Modeling the in-situ conductance optimization process in focused electron-beam-induced deposition

Abstract

For the in-situ conductance optimization of micro- and nanostructures prepared via the focused electron-beam-induced deposition technique, a direct experimental feedback control mechanism using an evolutionary genetic algorithm approach was introduced recently. The technique involves the measurement of the conductance of a deposit to which new layers are added on top of each other using a different parameter set for the deposition of each layer. A fitness value which can be deduced from the conductance measurement evaluates the negative or positive impact on conductance for every specific parameter set in order to find an optimized parameter set for the deposition of nanostructures with maximum conductance. Here, for the layer growth used in the genetic algorithm optimization experiments a theoretical model is developed which differentiates between two possible scenarios.

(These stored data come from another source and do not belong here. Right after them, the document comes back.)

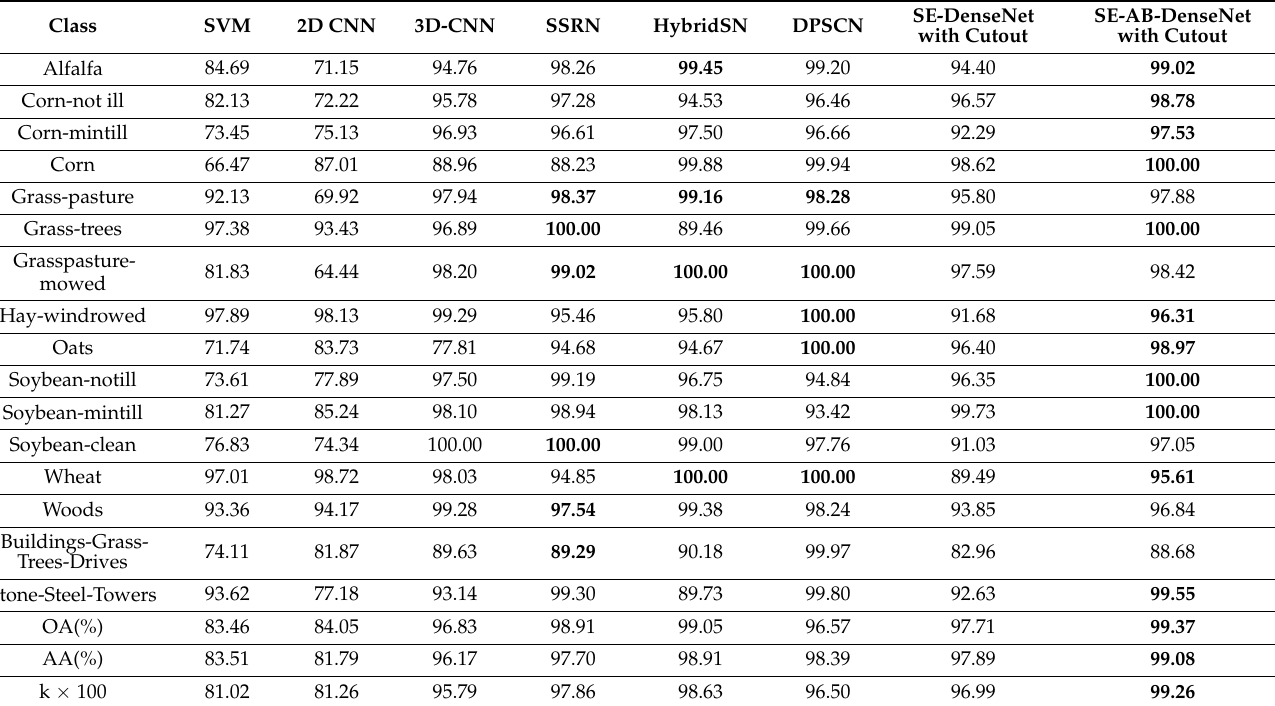
Table 4. Class-wise overall accuracy (OA%), average accuracy (AA%), and k kappa are represented for the Indian Pines dataset. This table displays the best accuracy of distinct classes obtained in each classifier (bold highlighted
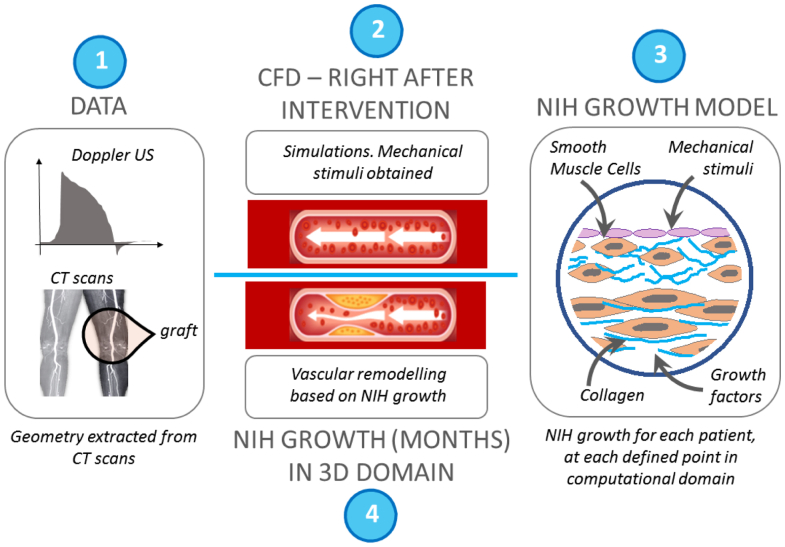
A schematic diagram of the framework for simulating neointimal hyperplasia (NIH) progression. 1, Clinical data are extracted for each patient (eg, computed tomography [CT] scans, Doppler ultrasound [US] images) and processed for computational fluid dynamics (CFD) simulations. 2, CFD simulations are performed right after the intervention, obtaining mechanical stimuli and calculating hemodynamic stress indices (eg, time-averaged wall shear stress [TAWSS], oscillatory shear index [OSI], highly oscillatory, low magnitude shear [HOLMES]). 3, Simulations of a biochemical model of NIH growth and progression. 4, Simulations of NIH growth for a long time span in the three-dimensional (3D) domain.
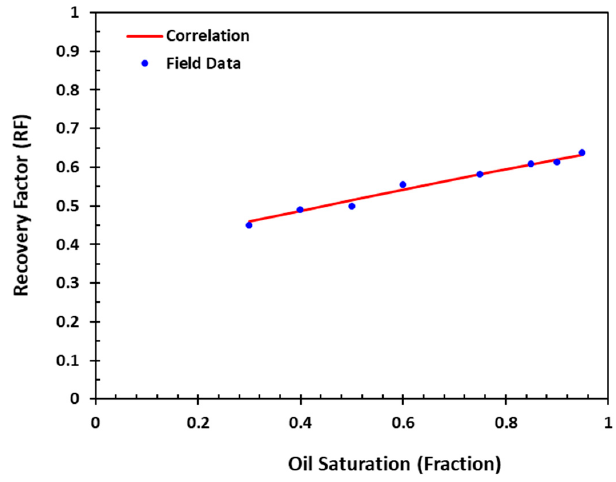
Figure 16. RF vs. oil saturation for the database analyzed.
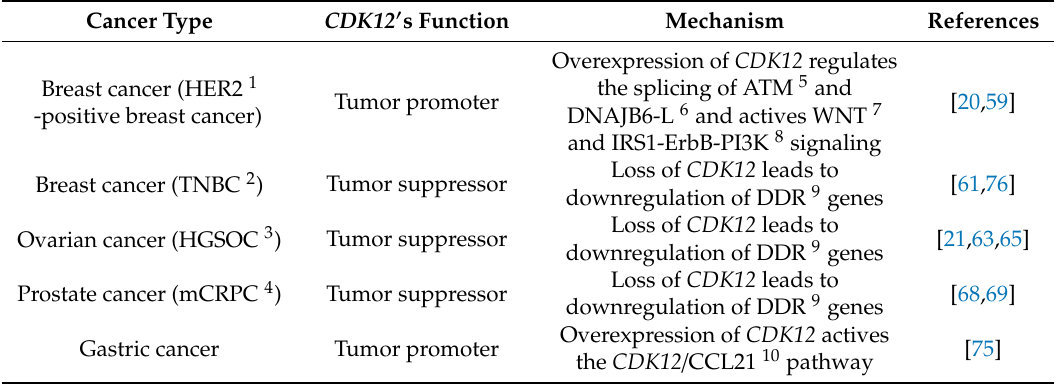
The role of cyclin-dependent kinase 12 ( CDK12 ) in various cancers and the associated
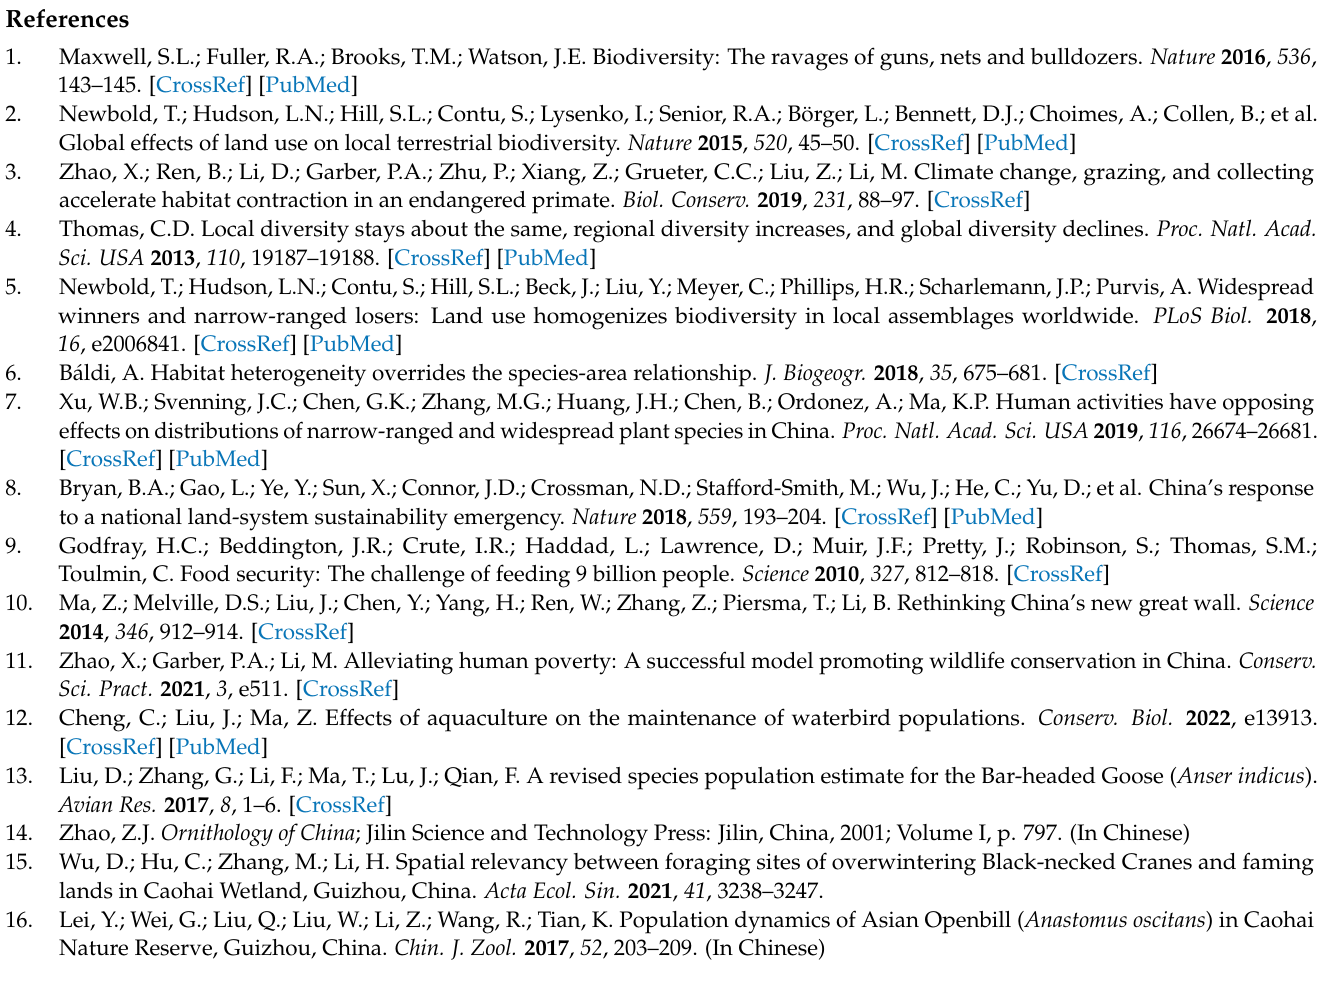
Table S3. Results of Model selection based on linear models. The top 10 models ranked by criterion corrected for small sample sizes (AICc). Predictive variables include Precipitation, Temperature, Open water, Wind velocity. NA indicates that the predictive variable is not included in the given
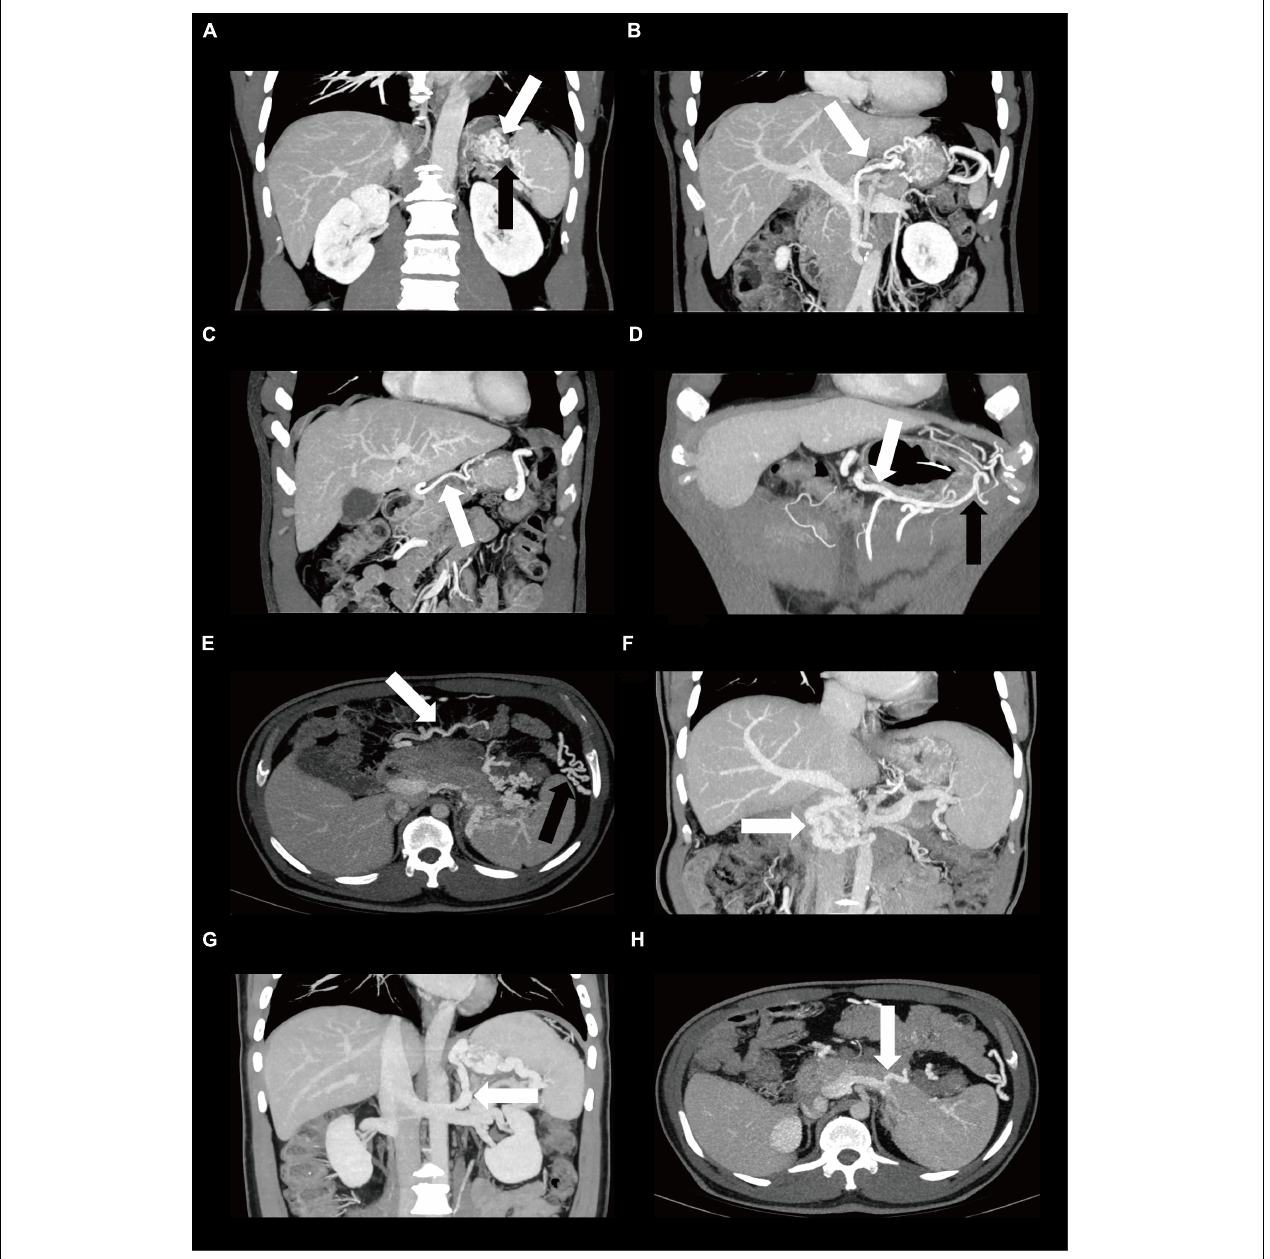
FIGURE 1 | The Contrast-enhanced CT images of varices in patients diagnosed as SPH. One of the main collateral pathway is through enlarged short gastric varices ( A , black arrow) and gastric fundus varices ( A , white arrow) via gastric coronary varices ( B , white arrow) or rarely via right gastric varices ( C , white arrow) drained into the portal vein. Another collateral pathway is through left gastroepiploic varices ( D , black arrow) via right gastroepiploic varices ( D , white arrow) drained into the superior mesenteric vein. Other abnormal varices due to portal hypertension include middle colonic vein ( E , white arrow), omentum branch of the gastroepiploic vein ( E , black arrow), pancreaticoduodenal vein ( F , white arrow), left adrenal vein ( G , white arrow), and dorsal pancreatic vein ( H , white arrow). CT, computed tomography, SPH, sinistral portal hypertension.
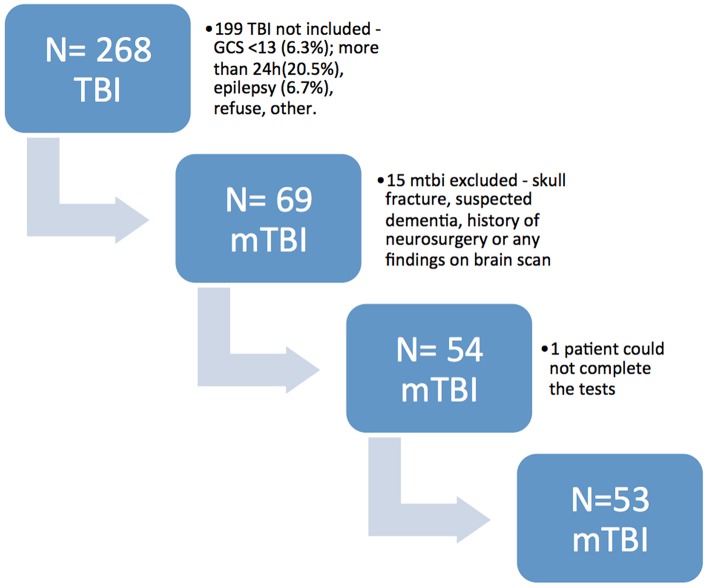
Flow diagram of patient's recruitment. TBI, traumatic brain injury; mTBI, mild traumatic brain injury.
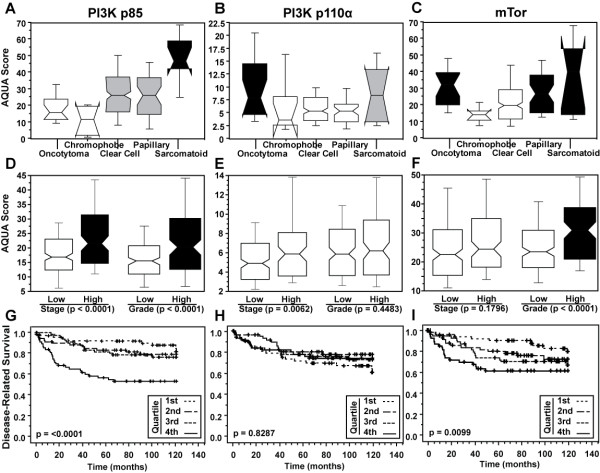
Associations between marker expression and clinical/pathological variables. (A) Associations between target expression (p85, p110α and mTOR) and histologic subtype. Expression of all three targets was higher in sarcomatoid tumors. (B) Associations between target expression and tumor stage and Fuhrman grade. p85 and mTOR were associated with high grade and p85 with high stage. p110α levels were not associated with stage or grade. (C) Kaplan-Meier survival curves of quartiles of AQUA scores for the three targets. High levels of both p85 and mTOR were associated with decreased survival.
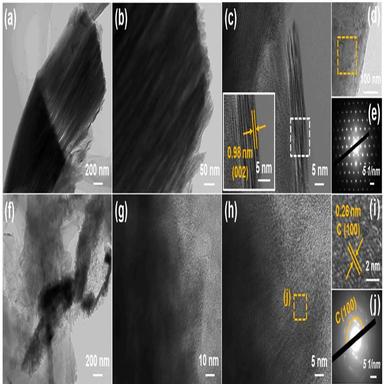
TEM image (a), high–resolution TEM images (b–c) and (d), SAED pattern (e) of Fig. 3(d). TEM image (f), high–resolution TEM images (g–h) and (i) of CMAC, SAED pattern (j) corresponding to Fig. 3(h).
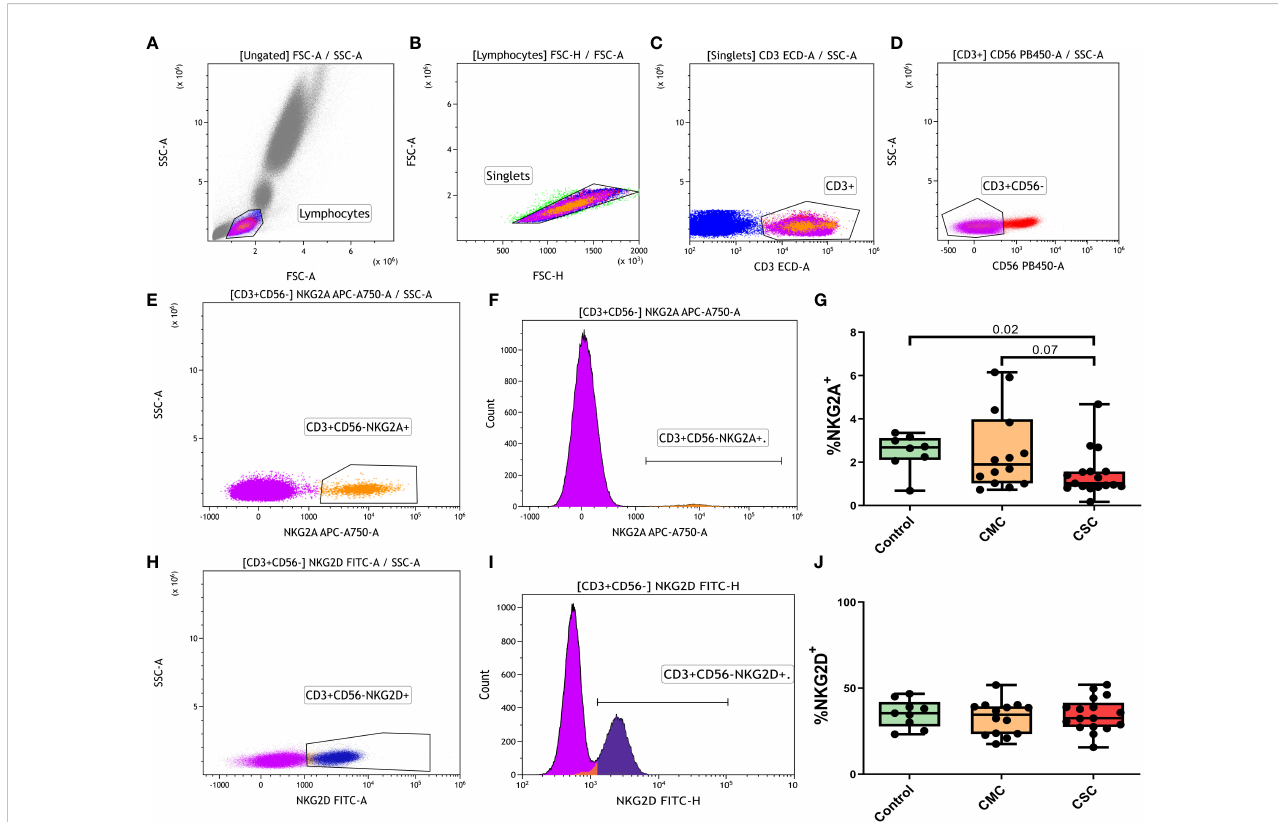
FIGURE 4 Percentage of NKG2A + and NKG2D + cells in the CD3 + CD56 - T population. (A-D) Gating strategy for the selection of the CD3 + CD56 - T population: (A) Gating of lymphocytes by forward and side scatter. (B) Selection of single events. (C) Selection of CD3 + events. (D) Selection of the CD3 + CD56 - events in the CD3 + lymphocyte gate. (E, F) Selection of the NKG2A + CD3 + CD56 - T cells by dot plot (E) and histogram plot (F) . (G) Differences in the percentage of NKG2A + CD3 + CD56 - T cells in controls, CMC and CSC participants. (H, I) Selection of the NKG2D + CD3 + CD56 - T cells by dot plot (H) and histogram plot (I) . (J) Differences in the percentage of NKG2D + CD3 + CD56 - T cells in controls, CMC and CSC participants. CMC/CSC: convalescent of mild/severe COVID-19 individuals. Boxes represent the 25 and 75% quartiles, lines represent the median of the distribution, and whiskers are the maximum and minimum values of the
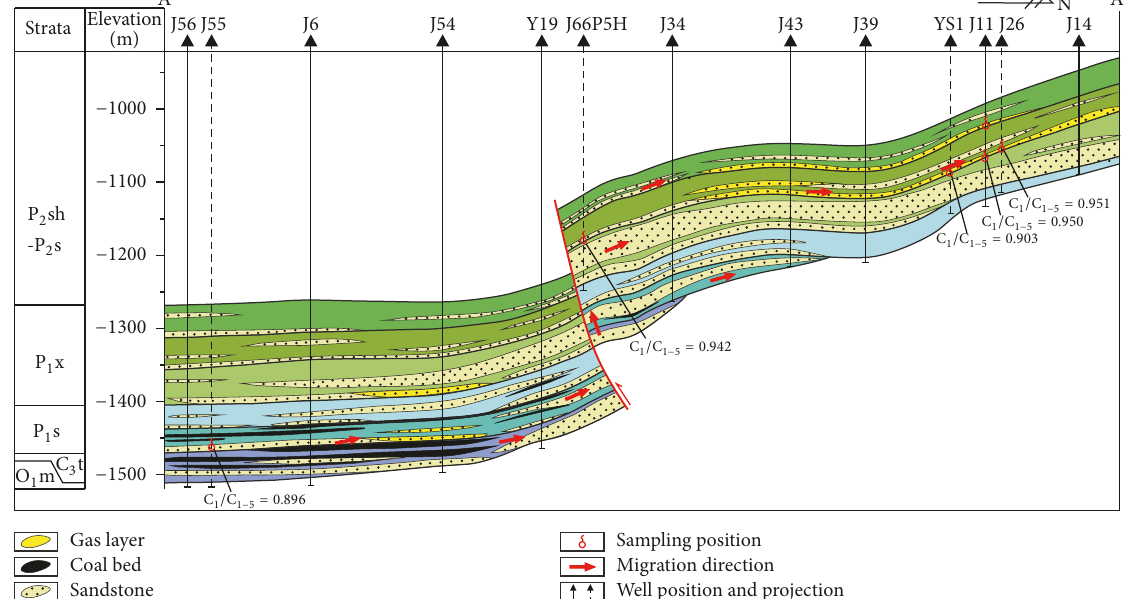
Figure 11: Gas filling model of the Upper Paleozoic tight gas in the Hangjinqi area, and the position of the section A-A 󸀠 is indicated in Figure 1 (modified after Li et al.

The first scenario describes the time dependence of height and conductivity for FEBID deposition, if electron induced irradiation effects can be neglected. The second scenario includes the influence of electron irradiation effects on the height and conductivity of layered FEBID structures. The first model is used to analyze the data of the dwell-time optimization experiments for the precursor W(CO)6. For short dwell times tD<10μs the experimental data can be described using a growth rate model. For longer dwell times tD>10μs experimental values deviate from the theoretically calculated curve, which we attribute to diffusive replenishment effects not included in the rate modeling approach as well as a non-cartographic parameter search applied in the genetic algorithm optimization process.